Well, my son has decided to make some changes. Some I’m not happy about. First , he quit his job at Kmart. Then he doesn’t want to go back to sierra college. Now, he’s taking a train to Charlottesville to see the girlfriend who moved there to live with her grandparents. They are all the Mormons, I’m assuming. So the train will be cool the California Zephyr. Then he thinks he wants to find a job there. I’m not sure how this will play out but, it’s an adventure and that seems to be what he’s looking for. I’m ok with the train and seeing the GF, but to stay there? Not sure about that. He doesn’t have a lot of money saved,so…
I’m opening the library today and then leaving when the other person gets there a little later. It’s ok. More library drama, the clerk position in my daughters branch is going to another clerk, basically a lateral. I think it’s a huge mistake since the people in the main branch do not deal with people in the smaller branches well. We are much more flexible and giving. In the main branch it’s never smile and just hand me the books and pay fines.
So, if they don’t offer something to my daughter she’s going to quit and just focus on school. I totally agree.
I’m hoping I can work one more year, maybe two, but it all depends on my health. Sometimes I’m pretty distracted or forgetful.
Plus my ongoing gastrointestinal problems.

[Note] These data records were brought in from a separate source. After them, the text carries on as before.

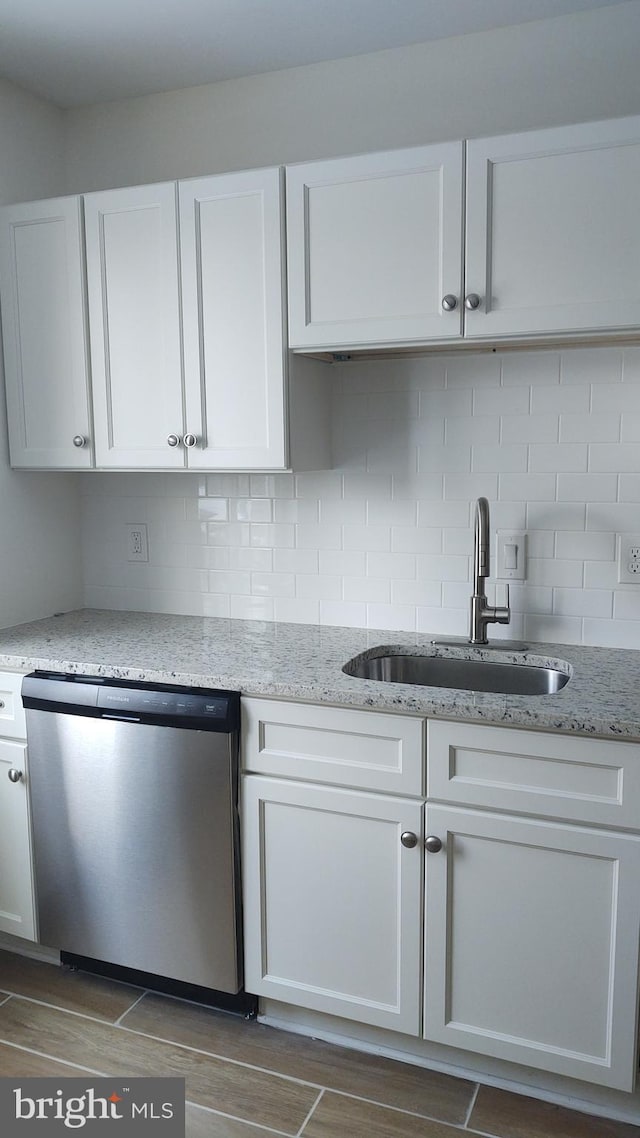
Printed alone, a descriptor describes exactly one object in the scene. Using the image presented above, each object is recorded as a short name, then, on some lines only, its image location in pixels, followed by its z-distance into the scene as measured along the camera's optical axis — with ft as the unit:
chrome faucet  7.78
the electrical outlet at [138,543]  9.79
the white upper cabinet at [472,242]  6.53
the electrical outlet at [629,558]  7.65
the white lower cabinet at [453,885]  6.06
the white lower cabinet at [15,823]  7.95
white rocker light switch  8.07
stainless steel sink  7.64
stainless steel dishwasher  7.08
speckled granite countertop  6.11
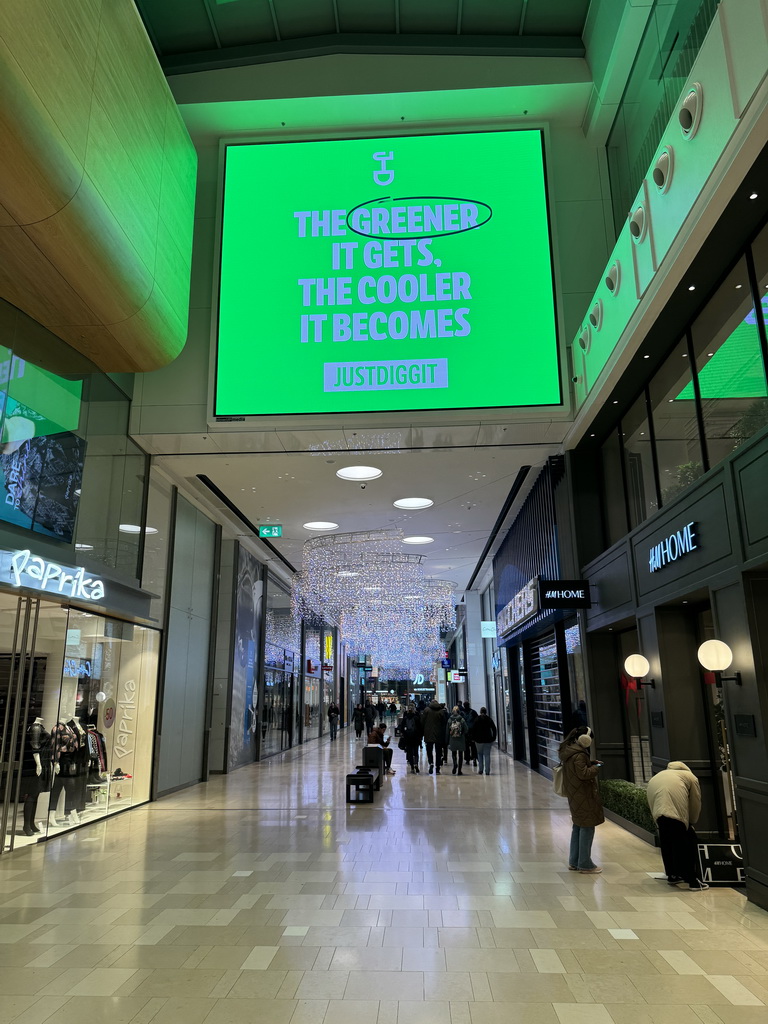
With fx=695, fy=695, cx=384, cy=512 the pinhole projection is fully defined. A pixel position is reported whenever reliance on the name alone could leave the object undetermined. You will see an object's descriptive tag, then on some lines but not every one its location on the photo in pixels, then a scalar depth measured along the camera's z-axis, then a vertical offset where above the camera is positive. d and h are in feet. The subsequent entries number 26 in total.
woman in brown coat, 20.21 -3.06
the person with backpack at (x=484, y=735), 44.16 -2.68
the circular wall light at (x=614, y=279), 25.46 +14.88
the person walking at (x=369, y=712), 72.83 -2.12
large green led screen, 31.86 +19.16
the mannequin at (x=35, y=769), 24.80 -2.56
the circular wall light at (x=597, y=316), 27.86 +14.84
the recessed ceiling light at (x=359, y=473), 38.29 +11.89
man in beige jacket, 18.44 -3.27
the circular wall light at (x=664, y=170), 19.70 +14.61
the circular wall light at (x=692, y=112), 17.15 +14.18
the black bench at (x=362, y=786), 34.22 -4.46
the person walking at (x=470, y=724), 50.50 -2.29
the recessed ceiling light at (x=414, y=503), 44.91 +11.99
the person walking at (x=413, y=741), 47.52 -3.23
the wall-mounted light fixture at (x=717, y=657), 18.04 +0.81
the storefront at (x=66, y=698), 24.08 -0.08
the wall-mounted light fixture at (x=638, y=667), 24.76 +0.80
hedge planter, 24.84 -4.49
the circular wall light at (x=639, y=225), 22.08 +14.60
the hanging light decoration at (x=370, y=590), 54.03 +8.76
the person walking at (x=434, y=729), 46.75 -2.41
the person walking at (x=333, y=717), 77.48 -2.58
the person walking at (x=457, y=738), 45.96 -2.98
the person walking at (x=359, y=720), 78.11 -3.01
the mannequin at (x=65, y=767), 26.73 -2.73
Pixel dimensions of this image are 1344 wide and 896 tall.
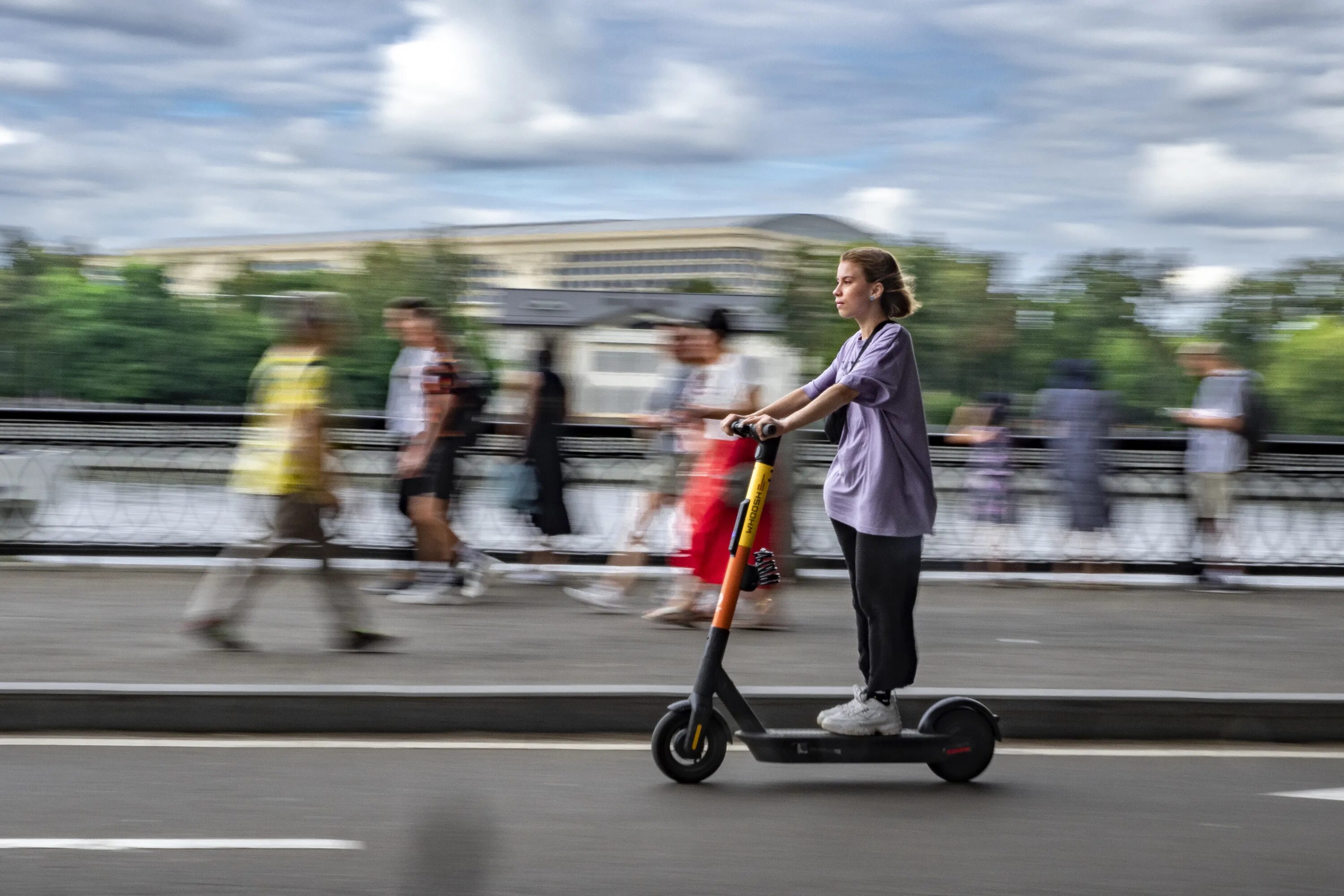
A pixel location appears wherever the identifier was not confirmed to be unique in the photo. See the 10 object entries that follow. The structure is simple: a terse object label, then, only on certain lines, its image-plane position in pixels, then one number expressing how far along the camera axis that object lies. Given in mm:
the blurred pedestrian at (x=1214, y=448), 10125
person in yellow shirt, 6711
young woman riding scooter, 4852
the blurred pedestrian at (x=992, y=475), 10500
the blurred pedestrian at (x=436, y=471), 8633
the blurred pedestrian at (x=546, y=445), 9664
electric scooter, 4777
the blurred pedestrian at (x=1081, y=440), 10266
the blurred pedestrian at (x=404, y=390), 8844
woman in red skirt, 7824
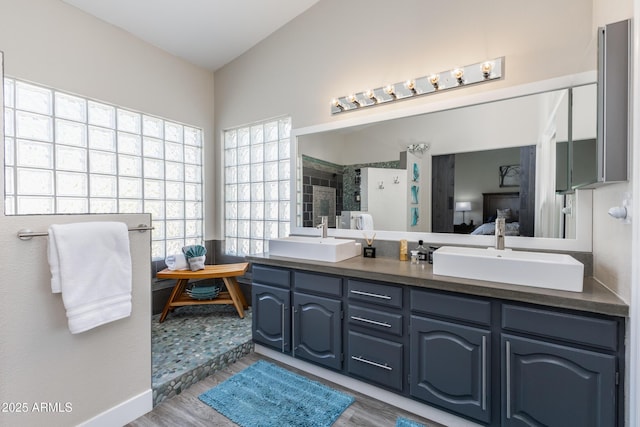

So I’m back using a newer version of YNAB . I have the old one I bought, and the new upgrade is nicer. I’m on a thirty day free trial, but I’m going to buy it. I like it and I have it pretty exact. I’m overall super frustrated with finances. We just can’t get ahead. I’m hoping YNAB will give me some things to look at differently. And our refrigerator is dead. My daughter actually got sick from some chicken salad that got too warm. The fridge is not calibrating and is getting warm then sorta cold. So another dip in the EF.
It’s frustrating and a little scarey that money goes out do fast. I’m trying to get our budget where we are living beneath the pay check. Thank whatever we are at least putting $ in the 401. I do have Santa almost done, so I guess there’s a little improvement.